10. Make efforts to bolster your mental health by being more authentic in all aspects of your life. Too often, we walk around wearing masks, pretending to be something we’re not. We fake it at the schoolyard, in the boardroom, in the bedroom, at church — and then we wonder why we wind up depressed. Practice letting your authentic freak flag fly and watch how your mood lifts.
11. Talk it out. See a therapist, psychiatrist, or life coach and express how you feel. Sometimes just finding someone you trust who will help you work through your feelings can make all the difference in the world.

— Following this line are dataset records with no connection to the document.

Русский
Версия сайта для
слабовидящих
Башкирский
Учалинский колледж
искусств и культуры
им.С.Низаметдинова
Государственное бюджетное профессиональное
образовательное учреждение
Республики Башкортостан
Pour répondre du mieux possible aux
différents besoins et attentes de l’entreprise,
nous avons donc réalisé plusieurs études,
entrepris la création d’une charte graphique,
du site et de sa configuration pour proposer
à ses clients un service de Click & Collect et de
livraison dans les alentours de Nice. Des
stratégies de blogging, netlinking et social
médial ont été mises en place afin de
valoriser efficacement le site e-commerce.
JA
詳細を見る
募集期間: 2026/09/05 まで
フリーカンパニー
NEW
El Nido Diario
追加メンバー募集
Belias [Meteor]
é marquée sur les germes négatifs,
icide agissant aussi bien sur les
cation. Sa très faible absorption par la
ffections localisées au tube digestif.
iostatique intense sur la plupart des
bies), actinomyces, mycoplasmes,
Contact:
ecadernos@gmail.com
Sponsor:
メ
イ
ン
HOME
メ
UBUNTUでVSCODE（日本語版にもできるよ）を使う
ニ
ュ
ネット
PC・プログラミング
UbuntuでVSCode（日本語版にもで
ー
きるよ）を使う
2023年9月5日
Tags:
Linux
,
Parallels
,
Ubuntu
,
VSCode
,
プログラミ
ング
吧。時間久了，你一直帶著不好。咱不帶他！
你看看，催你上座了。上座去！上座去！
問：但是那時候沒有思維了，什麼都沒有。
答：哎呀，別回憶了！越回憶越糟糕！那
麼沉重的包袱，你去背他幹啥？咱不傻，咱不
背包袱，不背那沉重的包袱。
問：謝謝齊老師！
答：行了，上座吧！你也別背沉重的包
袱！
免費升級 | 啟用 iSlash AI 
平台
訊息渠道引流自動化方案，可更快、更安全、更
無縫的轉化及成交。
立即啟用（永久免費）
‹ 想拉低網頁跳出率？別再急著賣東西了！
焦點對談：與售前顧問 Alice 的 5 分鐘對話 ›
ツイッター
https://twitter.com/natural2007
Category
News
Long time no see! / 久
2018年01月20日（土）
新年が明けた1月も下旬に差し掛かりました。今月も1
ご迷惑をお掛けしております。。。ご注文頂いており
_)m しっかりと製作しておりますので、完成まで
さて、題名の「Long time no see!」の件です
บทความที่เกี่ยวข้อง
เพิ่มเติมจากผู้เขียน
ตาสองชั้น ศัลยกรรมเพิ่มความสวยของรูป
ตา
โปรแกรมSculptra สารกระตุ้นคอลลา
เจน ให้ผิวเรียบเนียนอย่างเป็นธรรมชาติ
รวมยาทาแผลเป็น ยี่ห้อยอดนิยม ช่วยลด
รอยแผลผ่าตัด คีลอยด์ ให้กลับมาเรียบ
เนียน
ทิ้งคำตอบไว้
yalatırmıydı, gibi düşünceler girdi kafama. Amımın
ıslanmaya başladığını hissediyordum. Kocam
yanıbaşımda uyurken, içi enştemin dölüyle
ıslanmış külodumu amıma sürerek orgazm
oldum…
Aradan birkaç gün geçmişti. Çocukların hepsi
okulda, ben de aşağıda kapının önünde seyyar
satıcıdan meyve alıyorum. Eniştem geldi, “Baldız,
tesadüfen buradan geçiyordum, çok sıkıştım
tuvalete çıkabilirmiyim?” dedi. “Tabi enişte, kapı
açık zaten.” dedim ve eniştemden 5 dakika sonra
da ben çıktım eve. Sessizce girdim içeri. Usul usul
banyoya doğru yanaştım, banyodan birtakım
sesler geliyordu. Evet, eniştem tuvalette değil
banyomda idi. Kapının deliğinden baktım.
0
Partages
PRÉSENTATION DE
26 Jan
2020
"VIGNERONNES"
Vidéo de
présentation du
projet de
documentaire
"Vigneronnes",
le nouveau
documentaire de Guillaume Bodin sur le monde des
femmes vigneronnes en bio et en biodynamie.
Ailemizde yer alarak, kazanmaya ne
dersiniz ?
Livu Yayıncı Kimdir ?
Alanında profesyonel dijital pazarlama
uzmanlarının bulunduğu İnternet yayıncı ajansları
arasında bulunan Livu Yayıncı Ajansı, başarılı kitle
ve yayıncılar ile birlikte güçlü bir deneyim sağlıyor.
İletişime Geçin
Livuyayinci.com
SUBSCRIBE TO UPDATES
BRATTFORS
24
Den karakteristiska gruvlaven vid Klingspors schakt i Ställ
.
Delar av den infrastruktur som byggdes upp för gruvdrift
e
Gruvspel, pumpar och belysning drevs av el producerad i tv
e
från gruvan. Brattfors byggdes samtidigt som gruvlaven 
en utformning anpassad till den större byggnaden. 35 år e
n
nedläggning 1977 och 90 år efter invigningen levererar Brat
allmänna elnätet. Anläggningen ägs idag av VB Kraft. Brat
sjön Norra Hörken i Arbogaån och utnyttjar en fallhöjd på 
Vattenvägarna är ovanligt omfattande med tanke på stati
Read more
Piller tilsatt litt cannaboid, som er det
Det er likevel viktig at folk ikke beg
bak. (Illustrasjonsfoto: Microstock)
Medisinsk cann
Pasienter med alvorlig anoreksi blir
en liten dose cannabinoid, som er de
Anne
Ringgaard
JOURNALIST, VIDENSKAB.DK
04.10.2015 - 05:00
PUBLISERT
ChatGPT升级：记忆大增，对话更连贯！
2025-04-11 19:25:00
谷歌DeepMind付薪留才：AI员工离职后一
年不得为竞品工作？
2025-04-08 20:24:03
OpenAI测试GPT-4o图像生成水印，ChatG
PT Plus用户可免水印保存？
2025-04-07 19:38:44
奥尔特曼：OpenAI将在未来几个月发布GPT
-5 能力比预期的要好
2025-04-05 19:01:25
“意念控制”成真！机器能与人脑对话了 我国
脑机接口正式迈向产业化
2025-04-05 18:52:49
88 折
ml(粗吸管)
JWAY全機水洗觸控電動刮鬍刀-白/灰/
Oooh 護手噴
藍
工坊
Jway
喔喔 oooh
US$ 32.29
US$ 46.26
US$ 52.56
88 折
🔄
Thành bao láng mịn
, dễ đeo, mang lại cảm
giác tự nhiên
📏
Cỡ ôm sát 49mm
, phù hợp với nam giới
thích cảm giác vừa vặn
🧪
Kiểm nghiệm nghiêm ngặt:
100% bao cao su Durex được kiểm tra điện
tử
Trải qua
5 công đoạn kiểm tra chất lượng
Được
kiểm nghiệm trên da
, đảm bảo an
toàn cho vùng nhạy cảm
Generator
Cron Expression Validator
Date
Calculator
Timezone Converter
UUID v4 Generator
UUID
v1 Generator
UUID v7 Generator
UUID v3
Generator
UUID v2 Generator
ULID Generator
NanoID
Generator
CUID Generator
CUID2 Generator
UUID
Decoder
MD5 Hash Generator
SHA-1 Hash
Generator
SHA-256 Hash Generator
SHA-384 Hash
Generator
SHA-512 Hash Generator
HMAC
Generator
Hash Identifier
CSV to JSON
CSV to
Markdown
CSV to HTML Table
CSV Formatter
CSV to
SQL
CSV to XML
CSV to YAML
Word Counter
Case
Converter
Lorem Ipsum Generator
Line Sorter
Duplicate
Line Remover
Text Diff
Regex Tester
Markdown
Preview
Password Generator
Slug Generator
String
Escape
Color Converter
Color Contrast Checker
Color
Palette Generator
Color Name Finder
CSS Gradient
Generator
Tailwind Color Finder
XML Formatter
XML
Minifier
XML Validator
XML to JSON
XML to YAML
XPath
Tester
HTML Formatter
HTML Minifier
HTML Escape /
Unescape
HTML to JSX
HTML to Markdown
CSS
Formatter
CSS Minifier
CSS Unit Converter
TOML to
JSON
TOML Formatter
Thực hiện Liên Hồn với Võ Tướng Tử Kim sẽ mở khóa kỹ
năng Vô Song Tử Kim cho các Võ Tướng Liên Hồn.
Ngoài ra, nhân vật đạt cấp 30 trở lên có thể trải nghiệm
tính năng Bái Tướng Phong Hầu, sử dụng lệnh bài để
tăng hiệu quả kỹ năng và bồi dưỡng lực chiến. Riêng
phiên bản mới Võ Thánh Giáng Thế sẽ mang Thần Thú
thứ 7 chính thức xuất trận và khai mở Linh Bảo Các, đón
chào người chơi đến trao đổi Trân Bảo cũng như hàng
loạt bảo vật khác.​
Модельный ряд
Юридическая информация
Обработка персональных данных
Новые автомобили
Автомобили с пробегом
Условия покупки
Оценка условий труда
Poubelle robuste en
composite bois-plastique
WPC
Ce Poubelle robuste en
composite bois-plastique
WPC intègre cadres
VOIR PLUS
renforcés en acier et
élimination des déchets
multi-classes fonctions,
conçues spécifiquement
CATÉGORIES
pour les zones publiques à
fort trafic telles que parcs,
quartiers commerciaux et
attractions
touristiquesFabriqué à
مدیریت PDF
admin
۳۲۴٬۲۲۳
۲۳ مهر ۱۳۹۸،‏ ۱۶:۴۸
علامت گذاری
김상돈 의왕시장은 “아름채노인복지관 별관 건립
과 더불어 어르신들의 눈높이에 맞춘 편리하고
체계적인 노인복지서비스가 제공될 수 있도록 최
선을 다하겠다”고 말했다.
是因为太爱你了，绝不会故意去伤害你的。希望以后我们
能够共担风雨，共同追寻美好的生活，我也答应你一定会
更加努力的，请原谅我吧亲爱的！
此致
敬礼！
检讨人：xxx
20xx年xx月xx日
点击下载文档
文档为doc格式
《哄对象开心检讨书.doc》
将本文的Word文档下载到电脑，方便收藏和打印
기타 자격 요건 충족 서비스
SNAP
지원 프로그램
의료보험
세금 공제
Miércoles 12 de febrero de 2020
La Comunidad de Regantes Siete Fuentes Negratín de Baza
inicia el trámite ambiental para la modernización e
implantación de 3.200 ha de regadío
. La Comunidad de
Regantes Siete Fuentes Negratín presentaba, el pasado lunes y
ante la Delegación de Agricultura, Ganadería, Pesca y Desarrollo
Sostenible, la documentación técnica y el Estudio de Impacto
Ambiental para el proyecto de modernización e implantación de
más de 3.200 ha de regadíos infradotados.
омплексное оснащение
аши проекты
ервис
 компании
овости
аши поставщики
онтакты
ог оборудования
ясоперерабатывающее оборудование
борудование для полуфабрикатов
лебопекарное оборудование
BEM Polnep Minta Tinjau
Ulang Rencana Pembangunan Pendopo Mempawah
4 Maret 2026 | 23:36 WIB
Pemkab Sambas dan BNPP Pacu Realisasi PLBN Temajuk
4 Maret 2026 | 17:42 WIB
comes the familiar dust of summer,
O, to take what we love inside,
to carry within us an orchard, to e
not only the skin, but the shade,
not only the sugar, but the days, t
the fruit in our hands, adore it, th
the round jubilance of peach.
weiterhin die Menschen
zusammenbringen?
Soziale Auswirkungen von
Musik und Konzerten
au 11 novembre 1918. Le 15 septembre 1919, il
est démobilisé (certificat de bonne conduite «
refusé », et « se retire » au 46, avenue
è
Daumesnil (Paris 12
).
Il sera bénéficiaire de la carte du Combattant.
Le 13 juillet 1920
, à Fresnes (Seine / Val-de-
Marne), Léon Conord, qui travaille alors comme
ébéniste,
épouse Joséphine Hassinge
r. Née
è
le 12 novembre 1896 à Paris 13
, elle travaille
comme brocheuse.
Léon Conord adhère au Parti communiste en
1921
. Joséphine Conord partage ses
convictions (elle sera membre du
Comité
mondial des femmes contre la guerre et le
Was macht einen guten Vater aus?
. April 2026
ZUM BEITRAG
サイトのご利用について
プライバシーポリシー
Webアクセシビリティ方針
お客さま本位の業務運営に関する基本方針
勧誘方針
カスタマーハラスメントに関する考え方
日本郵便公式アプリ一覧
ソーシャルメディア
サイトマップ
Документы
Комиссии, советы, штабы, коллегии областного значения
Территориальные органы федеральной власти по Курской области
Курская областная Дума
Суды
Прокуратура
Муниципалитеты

If all else fails and you need anti-depressants, don’t beat yourself up. Sometimes you can do everything right, and if your imbalance is biochemical, you may need the drugs. But don’t forget to nurture the rest of you too. Depression, like most physical and mental illnesses, is multifactorial and requires a global investigation of your whole health — not just your mind and body, but your relationships, your work, your financial picture, how you express yourself creatively, how you satisfy yourself sexually, your environment, and whether you’re letting your Inner Pilot Light (aka authentic self) shine.